Onegenome-wide association study on cocaine addiction identified anSNP which maps to an intron of the FAM53B gene. This gene isbelieved to be linked with axonal extension during development andcell proliferation (89). Secondarily, alcoholism affects the expression ofGABAA genes resulting in substance tolerance (27,32).Other genes identified that are involved in the metabolism ofalcohol are ADH1B and ALDH2, including GABRA2,CHRM2, KCNJ6 and AUTS2. Additionally, they control motor activity,intestinal tract motility and peristalsis, the hypothalamicneuroendocrine axis and limbic system regulation of emotionalbehavioral, modulating euphoric responses and opposing stress(31-33).These effects glorify opioids in substance users. Endorphins impact addiction via two routes, either bystimulating the mesolimbic dopamine system also independently, byan increase in endorphins in the extracellular space in the nucleusaccumbens (34).
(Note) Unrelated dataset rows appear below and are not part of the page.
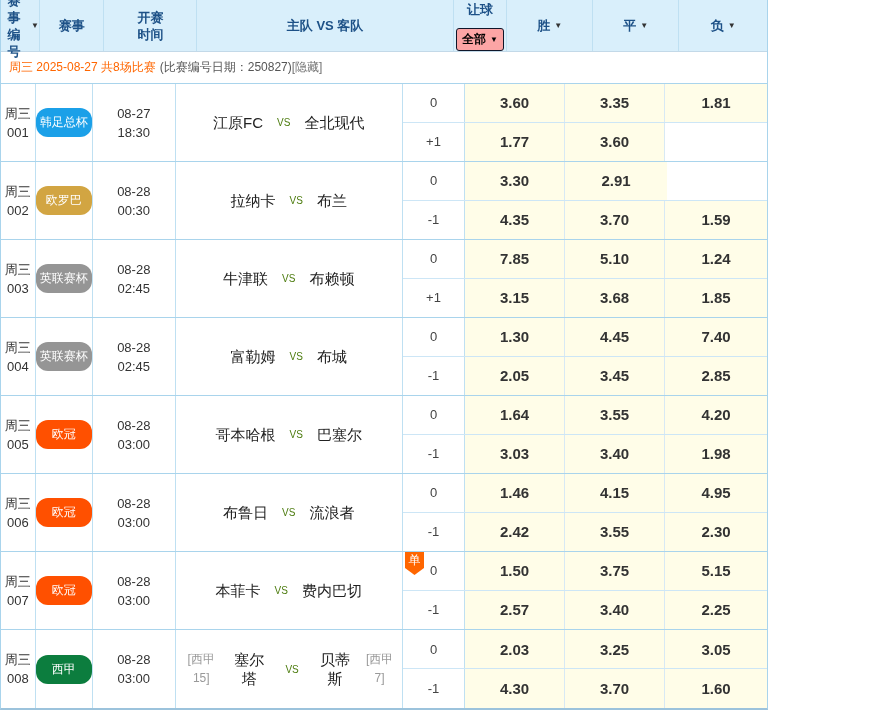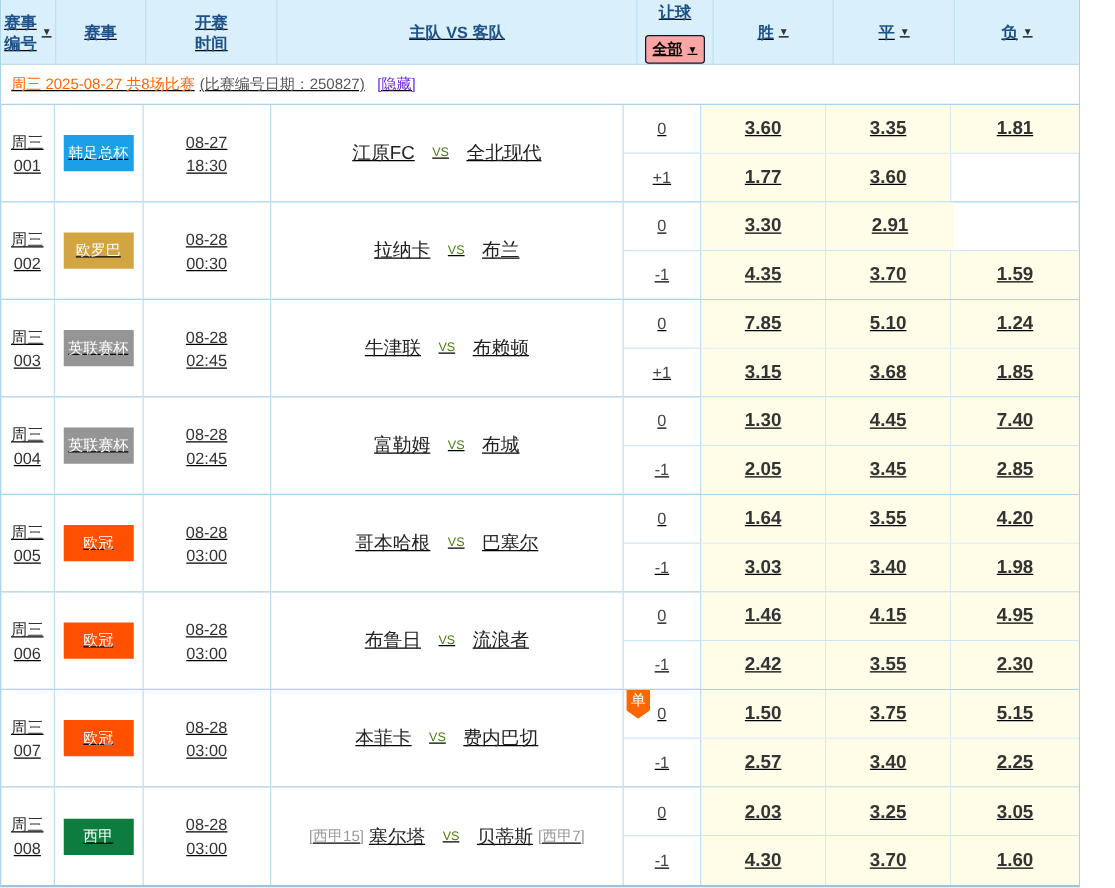--- a/index.html
+++ b/index.html
@@ -9,11 +9,10 @@
     width:892px;
   }
   .board {
-    width:864px;
+    width:768px;
     border-left:1px solid #a9d4ec;
     border-right:1px solid #a9d4ec;
     border-bottom:2px solid #9cc3dc;
-    text-decoration:underline;
   }
   
   .thead {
Addiction is a multifactorial process and it isdifficult to understand why some individuals are more susceptibleto developing addictive behavior than others.
A review of tobacco abuse and its epidemiological consequences
A family history of addiction can significantly increase the risk of developing a substance use disorder. Children with parents who struggle with addiction are more likely to face similar challenges as they grow older. Environmental factors, such as early exposure to substance abuse and behavioral modeling, also contribute to the risk.